Data records:
⟨

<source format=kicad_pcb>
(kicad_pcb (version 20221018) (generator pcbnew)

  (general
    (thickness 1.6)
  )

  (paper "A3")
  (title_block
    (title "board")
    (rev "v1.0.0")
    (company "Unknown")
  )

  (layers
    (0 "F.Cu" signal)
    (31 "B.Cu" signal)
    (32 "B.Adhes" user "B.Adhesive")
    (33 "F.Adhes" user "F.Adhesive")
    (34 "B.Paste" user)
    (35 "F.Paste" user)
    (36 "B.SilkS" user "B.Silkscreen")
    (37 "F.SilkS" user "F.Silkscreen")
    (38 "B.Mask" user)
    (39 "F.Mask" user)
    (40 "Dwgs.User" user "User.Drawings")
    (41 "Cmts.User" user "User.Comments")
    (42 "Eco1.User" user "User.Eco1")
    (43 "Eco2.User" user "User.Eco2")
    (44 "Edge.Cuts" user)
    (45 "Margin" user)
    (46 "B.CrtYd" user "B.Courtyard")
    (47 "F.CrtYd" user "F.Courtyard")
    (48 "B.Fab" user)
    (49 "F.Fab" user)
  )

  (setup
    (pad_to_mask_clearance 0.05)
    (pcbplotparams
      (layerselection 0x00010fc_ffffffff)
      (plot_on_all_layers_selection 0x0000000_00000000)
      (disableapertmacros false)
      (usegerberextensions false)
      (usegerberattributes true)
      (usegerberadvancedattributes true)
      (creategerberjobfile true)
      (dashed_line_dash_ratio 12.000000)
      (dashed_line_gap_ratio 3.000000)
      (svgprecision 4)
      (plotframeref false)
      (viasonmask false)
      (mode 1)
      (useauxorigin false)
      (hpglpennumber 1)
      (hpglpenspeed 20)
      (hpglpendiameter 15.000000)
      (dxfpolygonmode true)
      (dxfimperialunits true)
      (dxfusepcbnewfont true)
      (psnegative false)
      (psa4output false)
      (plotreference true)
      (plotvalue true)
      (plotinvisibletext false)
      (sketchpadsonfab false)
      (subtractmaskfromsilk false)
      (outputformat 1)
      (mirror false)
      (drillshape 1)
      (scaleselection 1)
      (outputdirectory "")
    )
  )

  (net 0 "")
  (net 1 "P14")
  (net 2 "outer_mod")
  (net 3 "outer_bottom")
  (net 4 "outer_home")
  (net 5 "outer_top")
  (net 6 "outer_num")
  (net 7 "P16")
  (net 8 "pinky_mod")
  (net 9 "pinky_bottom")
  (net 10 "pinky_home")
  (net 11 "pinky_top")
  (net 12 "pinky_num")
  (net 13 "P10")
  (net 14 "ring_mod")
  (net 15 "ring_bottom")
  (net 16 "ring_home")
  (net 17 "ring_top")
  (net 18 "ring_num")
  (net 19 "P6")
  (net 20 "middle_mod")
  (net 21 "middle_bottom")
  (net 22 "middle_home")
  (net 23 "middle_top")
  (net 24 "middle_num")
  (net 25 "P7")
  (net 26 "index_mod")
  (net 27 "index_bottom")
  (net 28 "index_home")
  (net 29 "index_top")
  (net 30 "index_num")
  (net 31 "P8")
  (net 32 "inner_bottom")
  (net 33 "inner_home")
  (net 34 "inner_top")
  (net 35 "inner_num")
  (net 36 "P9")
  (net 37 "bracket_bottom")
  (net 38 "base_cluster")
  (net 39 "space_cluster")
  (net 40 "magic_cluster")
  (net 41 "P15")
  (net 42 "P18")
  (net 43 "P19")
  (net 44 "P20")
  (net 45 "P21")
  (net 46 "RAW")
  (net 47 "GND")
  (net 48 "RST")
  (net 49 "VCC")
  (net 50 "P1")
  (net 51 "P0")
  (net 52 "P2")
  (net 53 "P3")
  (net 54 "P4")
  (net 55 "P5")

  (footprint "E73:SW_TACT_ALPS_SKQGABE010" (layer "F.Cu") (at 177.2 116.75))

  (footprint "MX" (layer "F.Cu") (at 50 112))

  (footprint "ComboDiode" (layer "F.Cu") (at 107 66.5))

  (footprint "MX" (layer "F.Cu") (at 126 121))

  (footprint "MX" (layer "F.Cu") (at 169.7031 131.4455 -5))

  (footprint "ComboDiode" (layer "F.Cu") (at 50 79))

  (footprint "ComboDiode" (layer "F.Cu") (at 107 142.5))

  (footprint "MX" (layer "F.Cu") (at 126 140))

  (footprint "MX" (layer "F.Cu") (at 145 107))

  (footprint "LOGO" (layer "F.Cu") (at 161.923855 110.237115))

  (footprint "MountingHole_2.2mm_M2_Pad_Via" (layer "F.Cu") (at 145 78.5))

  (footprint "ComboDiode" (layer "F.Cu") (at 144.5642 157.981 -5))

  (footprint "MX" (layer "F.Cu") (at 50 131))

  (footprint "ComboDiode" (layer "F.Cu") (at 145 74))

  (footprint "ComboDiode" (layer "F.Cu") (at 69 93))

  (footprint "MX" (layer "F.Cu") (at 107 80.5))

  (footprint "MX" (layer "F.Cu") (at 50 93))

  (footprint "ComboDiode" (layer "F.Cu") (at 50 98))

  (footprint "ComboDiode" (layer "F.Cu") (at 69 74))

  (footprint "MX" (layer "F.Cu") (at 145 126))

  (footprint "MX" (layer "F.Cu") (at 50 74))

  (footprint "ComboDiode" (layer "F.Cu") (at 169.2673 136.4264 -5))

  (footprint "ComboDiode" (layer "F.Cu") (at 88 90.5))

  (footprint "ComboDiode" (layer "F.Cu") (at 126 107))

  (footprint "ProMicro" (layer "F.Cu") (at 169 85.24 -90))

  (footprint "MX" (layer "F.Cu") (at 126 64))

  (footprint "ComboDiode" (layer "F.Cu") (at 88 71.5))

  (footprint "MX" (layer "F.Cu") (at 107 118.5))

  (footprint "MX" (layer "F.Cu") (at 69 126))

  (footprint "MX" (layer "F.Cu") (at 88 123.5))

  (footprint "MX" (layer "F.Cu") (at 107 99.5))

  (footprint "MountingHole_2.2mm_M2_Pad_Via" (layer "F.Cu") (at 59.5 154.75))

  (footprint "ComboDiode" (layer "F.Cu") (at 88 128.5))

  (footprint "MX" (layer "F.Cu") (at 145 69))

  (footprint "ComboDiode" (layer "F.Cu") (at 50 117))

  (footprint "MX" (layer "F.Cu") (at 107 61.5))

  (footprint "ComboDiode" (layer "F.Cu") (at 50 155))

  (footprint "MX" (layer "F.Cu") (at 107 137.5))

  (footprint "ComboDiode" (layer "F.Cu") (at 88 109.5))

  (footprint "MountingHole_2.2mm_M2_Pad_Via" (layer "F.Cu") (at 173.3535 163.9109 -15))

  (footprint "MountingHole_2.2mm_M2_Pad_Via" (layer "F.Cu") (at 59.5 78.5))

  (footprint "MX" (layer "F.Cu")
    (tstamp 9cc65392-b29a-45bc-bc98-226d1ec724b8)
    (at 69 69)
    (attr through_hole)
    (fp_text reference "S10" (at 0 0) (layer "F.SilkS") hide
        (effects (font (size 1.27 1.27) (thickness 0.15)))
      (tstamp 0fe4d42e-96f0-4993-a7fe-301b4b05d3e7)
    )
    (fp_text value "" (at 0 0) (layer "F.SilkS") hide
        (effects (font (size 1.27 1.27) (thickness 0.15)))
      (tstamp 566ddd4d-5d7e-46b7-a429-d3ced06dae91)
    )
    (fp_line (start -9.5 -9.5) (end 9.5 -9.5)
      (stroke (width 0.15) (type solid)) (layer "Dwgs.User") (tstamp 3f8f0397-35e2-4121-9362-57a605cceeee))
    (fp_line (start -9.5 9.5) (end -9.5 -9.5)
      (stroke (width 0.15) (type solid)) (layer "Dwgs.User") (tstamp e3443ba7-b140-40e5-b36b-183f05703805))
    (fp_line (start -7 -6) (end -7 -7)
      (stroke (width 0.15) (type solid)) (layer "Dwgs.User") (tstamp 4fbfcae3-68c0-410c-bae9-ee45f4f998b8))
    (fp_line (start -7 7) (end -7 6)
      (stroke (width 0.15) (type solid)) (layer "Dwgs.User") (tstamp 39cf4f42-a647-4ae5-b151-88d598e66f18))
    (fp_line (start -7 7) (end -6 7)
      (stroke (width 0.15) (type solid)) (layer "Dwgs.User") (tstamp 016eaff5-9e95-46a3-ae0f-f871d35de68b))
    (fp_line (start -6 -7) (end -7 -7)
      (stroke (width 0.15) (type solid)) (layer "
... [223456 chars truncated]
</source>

⟩
⟨

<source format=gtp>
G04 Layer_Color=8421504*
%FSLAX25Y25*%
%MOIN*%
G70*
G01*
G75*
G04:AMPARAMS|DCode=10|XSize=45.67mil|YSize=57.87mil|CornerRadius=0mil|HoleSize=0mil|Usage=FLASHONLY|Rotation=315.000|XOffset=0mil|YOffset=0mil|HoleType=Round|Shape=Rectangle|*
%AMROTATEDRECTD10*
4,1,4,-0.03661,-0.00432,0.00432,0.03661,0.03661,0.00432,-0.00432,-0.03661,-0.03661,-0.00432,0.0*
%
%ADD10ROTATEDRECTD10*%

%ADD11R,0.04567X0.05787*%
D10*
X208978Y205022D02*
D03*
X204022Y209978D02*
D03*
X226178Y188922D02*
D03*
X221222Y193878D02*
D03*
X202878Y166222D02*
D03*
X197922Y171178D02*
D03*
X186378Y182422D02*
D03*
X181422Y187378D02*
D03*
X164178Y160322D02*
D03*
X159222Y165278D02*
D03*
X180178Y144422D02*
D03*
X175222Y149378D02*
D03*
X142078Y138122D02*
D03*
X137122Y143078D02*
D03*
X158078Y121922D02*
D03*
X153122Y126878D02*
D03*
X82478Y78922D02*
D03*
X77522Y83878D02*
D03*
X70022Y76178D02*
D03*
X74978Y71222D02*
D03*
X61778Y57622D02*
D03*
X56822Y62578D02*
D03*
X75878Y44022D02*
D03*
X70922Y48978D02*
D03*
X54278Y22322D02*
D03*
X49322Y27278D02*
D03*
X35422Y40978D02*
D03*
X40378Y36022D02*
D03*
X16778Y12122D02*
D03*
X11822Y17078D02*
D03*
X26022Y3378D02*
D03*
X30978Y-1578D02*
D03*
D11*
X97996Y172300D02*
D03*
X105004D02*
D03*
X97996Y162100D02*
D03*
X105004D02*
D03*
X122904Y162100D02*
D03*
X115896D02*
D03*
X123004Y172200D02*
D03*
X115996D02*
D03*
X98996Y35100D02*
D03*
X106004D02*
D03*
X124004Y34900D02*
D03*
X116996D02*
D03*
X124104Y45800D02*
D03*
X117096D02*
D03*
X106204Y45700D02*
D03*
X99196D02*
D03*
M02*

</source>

⟩

_What to do_: The lines above, starting at the one with "<source format=kicad_pcb>" and ending at the one with "(drillshape 1)", are the only ones to return, exactly as written.

_Exercise answer_:
<source format=kicad_pcb>
(kicad_pcb (version 20221018) (generator pcbnew)

  (general
    (thickness 1.6)
  )

  (paper "A3")
  (title_block
    (title "board")
    (rev "v1.0.0")
    (company "Unknown")
  )

  (layers
    (0 "F.Cu" signal)
    (31 "B.Cu" signal)
    (32 "B.Adhes" user "B.Adhesive")
    (33 "F.Adhes" user "F.Adhesive")
    (34 "B.Paste" user)
    (35 "F.Paste" user)
    (36 "B.SilkS" user "B.Silkscreen")
    (37 "F.SilkS" user "F.Silkscreen")
    (38 "B.Mask" user)
    (39 "F.Mask" user)
    (40 "Dwgs.User" user "User.Drawings")
    (41 "Cmts.User" user "User.Comments")
    (42 "Eco1.User" user "User.Eco1")
    (43 "Eco2.User" user "User.Eco2")
    (44 "Edge.Cuts" user)
    (45 "Margin" user)
    (46 "B.CrtYd" user "B.Courtyard")
    (47 "F.CrtYd" user "F.Courtyard")
    (48 "B.Fab" user)
    (49 "F.Fab" user)
  )

  (setup
    (pad_to_mask_clearance 0.05)
    (pcbplotparams
      (layerselection 0x00010fc_ffffffff)
      (plot_on_all_layers_selection 0x0000000_00000000)
      (disableapertmacros false)
      (usegerberextensions false)
      (usegerberattributes true)
      (usegerberadvancedattributes true)
      (creategerberjobfile true)
      (dashed_line_dash_ratio 12.000000)
      (dashed_line_gap_ratio 3.000000)
      (svgprecision 4)
      (plotframeref false)
      (viasonmask false)
      (mode 1)
      (useauxorigin false)
      (hpglpennumber 1)
      (hpglpenspeed 20)
      (hpglpendiameter 15.000000)
      (dxfpolygonmode true)
      (dxfimperialunits true)
      (dxfusepcbnewfont true)
      (psnegative false)
      (psa4output false)
      (plotreference true)
      (plotvalue true)
      (plotinvisibletext false)
      (sketchpadsonfab false)
      (subtractmaskfromsilk false)
      (outputformat 1)
      (mirror false)
      (drillshape 1)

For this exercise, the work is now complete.